# Masterbuilt  20051311 modifications



## joecaboose (Aug 16, 2016)

Image.jpg



__ joecaboose
__ Aug 16, 2016






My issues:

Difficult to move, leaking doors, impossible to maintain consistant heat under 250 degrees, suseptible to drafts

Modifications:

Added casters

Sealed doors using Green Egg insulation

Installed LP needle valve, closed off 1/2 burner jets (#6 brass screws)

Reduced the lower vent opening

WHAT A DIFFERENCE...!


----------



## daveomak (Aug 17, 2016)

Excellent idea to plug 1/2 the burner holes....   using the needle valve with a reduced burner output must really give you excellent low temp control.....

What kind of temp control do you have now ???    Can you control the smoker near 80-100 deg. F  ??    If not, will you plug more burner holes ??  

I really like how you solved the problem of too many BTU's for that size smoker.....

Dave


----------



## joecaboose (Aug 17, 2016)

I had no problem holding a consistant 200 for hours. Before the modifications, I was lucky to keep it at 260.

I have not tried (yet) any temps lower. Will post results when i do.

Joe


----------



## daveomak (Aug 17, 2016)

....  thanks


----------



## SmokinAl (Aug 17, 2016)

Great mods!

Al


----------



## bobmws (Jan 14, 2017)

Hey guys, propane newbie here. I have a Masterbuilt electric smoker that went tits up after 6 years with a power issue. Decided to convert it to propane using an unused side burner from a grill, the frugal approach! The electric box is well insulated, and so I cut a 3x6 vent (sliding damper) on the bottom opposite side of the top vent thinking that fresh air would help cool/adjust things.

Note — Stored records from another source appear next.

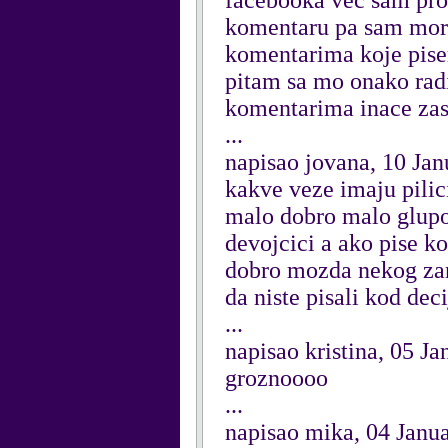
facebooka vec sam prok
komentaru pa sam moral
komentarima koje pisem
pitam sa mo onako radi
komentarima inace zast
...
napisao jovana, 10 Ja
kakve veze imaju pilic
malo dobro malo glupo 
devojcici a ako pise k
dobro mozda nekog zan
da niste pisali kod de
...
napisao kristina, 05 J
groznoooo
...
napisao mika, 04 Janu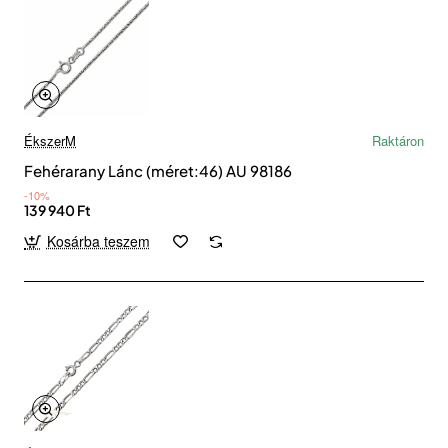
ÉkszerM
Raktáron
Fehérarany Lánc (méret:46) AU 98186
-10%
139 940 Ft
Kosárba teszem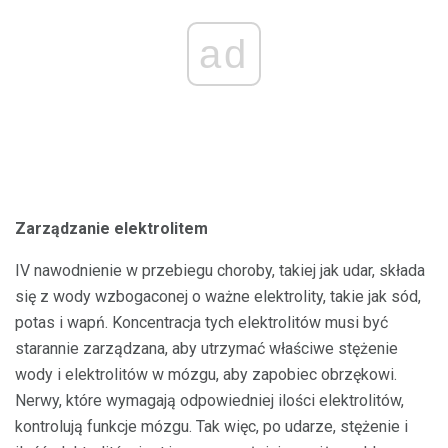
ad
Zarządzanie elektrolitem
IV nawodnienie w przebiegu choroby, takiej jak udar, składa
się z wody wzbogaconej o ważne elektrolity, takie jak sód,
potas i wapń. Koncentracja tych elektrolitów musi być
starannie zarządzana, aby utrzymać właściwe stężenie
wody i elektrolitów w mózgu, aby zapobiec obrzękowi.
Nerwy, które wymagają odpowiedniej ilości elektrolitów,
kontrolują funkcje mózgu. Tak więc, po udarze, stężenie i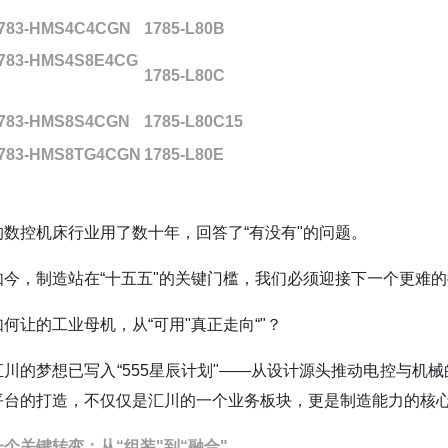
783-HMS4C4CGN
1785-L80B
783-HMS4S8E4CG
1785-L80C
783-HMS8S4CGN
1785-L80C15
783-HMS8TG4CGN
1785-L80E
的数控机床行业用了数十年，回答了“有没有"的问题。
如今，制造站在“十五五"的关键门槛，我们必须迎接下一个更难
如何让的工业母机，从“可用"真正走向“"？
汇川的梦想已写入“555星辰计划"——从设计源头推动电控与机
平台的打造，不仅仅是汇川的一个业务板块，更是制造能力的核
一个关键转变：从“组装"到“融合"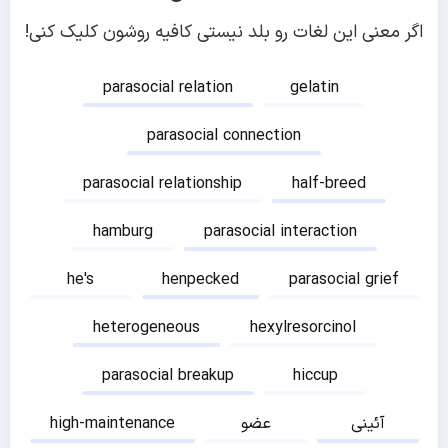
اگر معنی این لغات رو بلد نیستی کافیه روشون کلیک کنی!
parasocial relation
gelatin
parasocial connection
parasocial relationship
half-breed
hamburg
parasocial interaction
he's
henpecked
parasocial grief
heterogeneous
hexylresorcinol
parasocial breakup
hiccup
آئینی
عضو
high-maintenance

After 5 minutes the temp with the burner on low was at 330 and climbing!

I saw this post using the needle valves to lower the gas flow, and also about blocking holes in the burner with screws, I'm going to try these.

Question: The electric unit has a 2" diameter dampened vent at the top, do I need a larger outlet vent in the top also?


----------